The Egyptian Cross Mystery
- First US edition cover design
- Author: Ellery Queen
- Language: English
- Series: Ellery Queen mysteries
- Genre: Mystery novel / Whodunnit
- Publisher: Stokes (USA) Gollancz (UK)
- Publication date: 1932
- Publication place: United States
- Media type: Print
- ISBN: 0-451-08663-5
- OCLC: 7263819
- Preceded by: The Greek Coffin Mystery
- Followed by: The American Gun Mystery

= The Egyptian Cross Mystery =

1932 novel by Ellery Queen

The Egyptian Cross Mystery (subtitled A Problem in Deduction) is a novel that was written in 1932 by Ellery Queen. It is the fifth of the Ellery Queen mysteries.

==Plot summary==

A schoolmaster in a tiny town in West Virginia is found on Christmas morning beheaded and crucified to a signpost in such a way that his body seems to form the letter "T". The letter "T" is scrawled in blood on the dead man's door.
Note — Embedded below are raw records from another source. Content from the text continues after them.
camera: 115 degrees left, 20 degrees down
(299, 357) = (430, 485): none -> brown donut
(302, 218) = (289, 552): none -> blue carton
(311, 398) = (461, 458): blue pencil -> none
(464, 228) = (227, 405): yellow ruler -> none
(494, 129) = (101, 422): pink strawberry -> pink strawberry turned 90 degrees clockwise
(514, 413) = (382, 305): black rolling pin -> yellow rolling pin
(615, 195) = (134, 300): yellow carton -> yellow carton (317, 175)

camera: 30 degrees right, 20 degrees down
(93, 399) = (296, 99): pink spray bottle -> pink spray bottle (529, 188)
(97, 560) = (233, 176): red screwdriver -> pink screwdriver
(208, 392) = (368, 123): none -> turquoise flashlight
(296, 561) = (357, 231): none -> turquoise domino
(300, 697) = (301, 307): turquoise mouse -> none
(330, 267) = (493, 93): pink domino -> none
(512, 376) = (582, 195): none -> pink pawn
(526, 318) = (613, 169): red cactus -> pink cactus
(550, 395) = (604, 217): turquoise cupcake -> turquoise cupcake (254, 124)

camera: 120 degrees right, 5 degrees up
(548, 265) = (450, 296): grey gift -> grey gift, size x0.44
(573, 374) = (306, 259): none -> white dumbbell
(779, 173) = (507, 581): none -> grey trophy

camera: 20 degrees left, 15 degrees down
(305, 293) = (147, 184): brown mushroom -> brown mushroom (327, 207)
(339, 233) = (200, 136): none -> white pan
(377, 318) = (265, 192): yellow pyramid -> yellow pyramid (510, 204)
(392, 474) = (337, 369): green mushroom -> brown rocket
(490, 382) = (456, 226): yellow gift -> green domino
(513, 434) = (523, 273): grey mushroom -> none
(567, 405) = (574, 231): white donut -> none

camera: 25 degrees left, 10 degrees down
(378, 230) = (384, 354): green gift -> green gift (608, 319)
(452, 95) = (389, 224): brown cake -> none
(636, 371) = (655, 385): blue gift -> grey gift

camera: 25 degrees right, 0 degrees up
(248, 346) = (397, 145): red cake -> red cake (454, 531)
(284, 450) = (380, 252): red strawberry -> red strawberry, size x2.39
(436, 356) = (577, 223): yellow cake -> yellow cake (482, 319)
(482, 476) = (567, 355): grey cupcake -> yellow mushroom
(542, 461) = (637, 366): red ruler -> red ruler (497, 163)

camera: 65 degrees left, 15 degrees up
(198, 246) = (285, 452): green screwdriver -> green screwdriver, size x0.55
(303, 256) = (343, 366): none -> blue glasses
Ellery Queen is on the scene and notes that the letter "T" is also the shape of a "tau cross", or Egyptian cross; this seems to lead to a nearby bearded prophet whose invented religion mixes nudism and Egyptology.

The prophet's business manager is missing and suspected of the murder. Ellery cannot solve the crime with the little information he has, but six months later in Long Island, New York, a neighbour of one of his university professors is found headless and crucified to a totem pole in the same way, in the new neighbourhood of the Egyptian prophet and his followers. This corpse is clutching a red piece from a game of checkers. The third victim is a millionaire yachtsman, similarly crucified.

Many events turn on the families of the victims and their interaction with the Egyptian nudists, the game of checkers and the smoking of unusually-carved pipes, but the key clue that leads Ellery to the solution is a bottle of iodine that enables him to go on a cross-country chase and hunt down the murderer.

==Literary significance and criticism==
(See Ellery Queen.) This novel was the fifth in a long series of novels featuring Ellery Queen, the first nine containing a nationality in the title.

The introduction to this novel contained a detail which is now not considered part of the Ellery Queen canon. The introduction is written as by the anonymous "J.J. McC.", a friend of the Queens. Other details of the lives of the fictional Queen family contained in earlier introductions have now disappeared and are never mentioned again; the introductory device of "J.J. McC." lasts only through the tenth novel, Halfway House, then vanishes (though J.J. appears onstage in Face to Face in 1967).

This novel is the first to feature Ellery Queen investigating a murder alone, outside New York City, and without the assistance of his father, Inspector Richard Queen of the Homicide Squad.

The novel, and the other "nationality" mysteries, had the unusual feature of a "Challenge to the Reader" just before the ending is revealed—the novel breaks the fourth wall and speaks directly to the reader. "It has been my custom to challenge the reader's wits at such point in my novels at which the reader is in possession of all facts necessary to a correct solution of the crime or crimes. The Egyptian Cross Mystery is no exception: by the exercise of strict logic and deductions from given data, you should now be able, not merely to guess, but to prove the identity of the culprit."